*WHAT IS EXPECTED*
Pull every line with "Corsa" from the entries below.

------ DATA FOR THIS EXERCISE

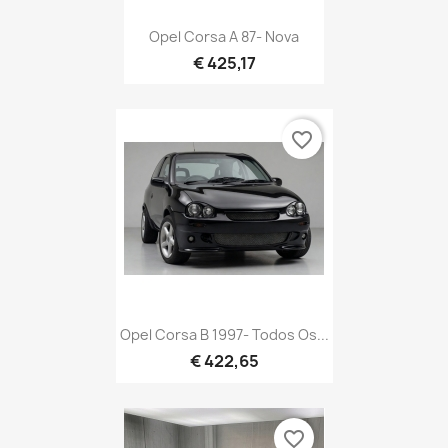
Opel Corsa A 87- Nova
€ 425,17
favorite_border
Opel Corsa B 1997- Todos Os...
€ 422,65
favorite_border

------------

*ANSWER SPACE*
Opel Corsa A 87- Nova
Opel Corsa B 1997- Todos Os...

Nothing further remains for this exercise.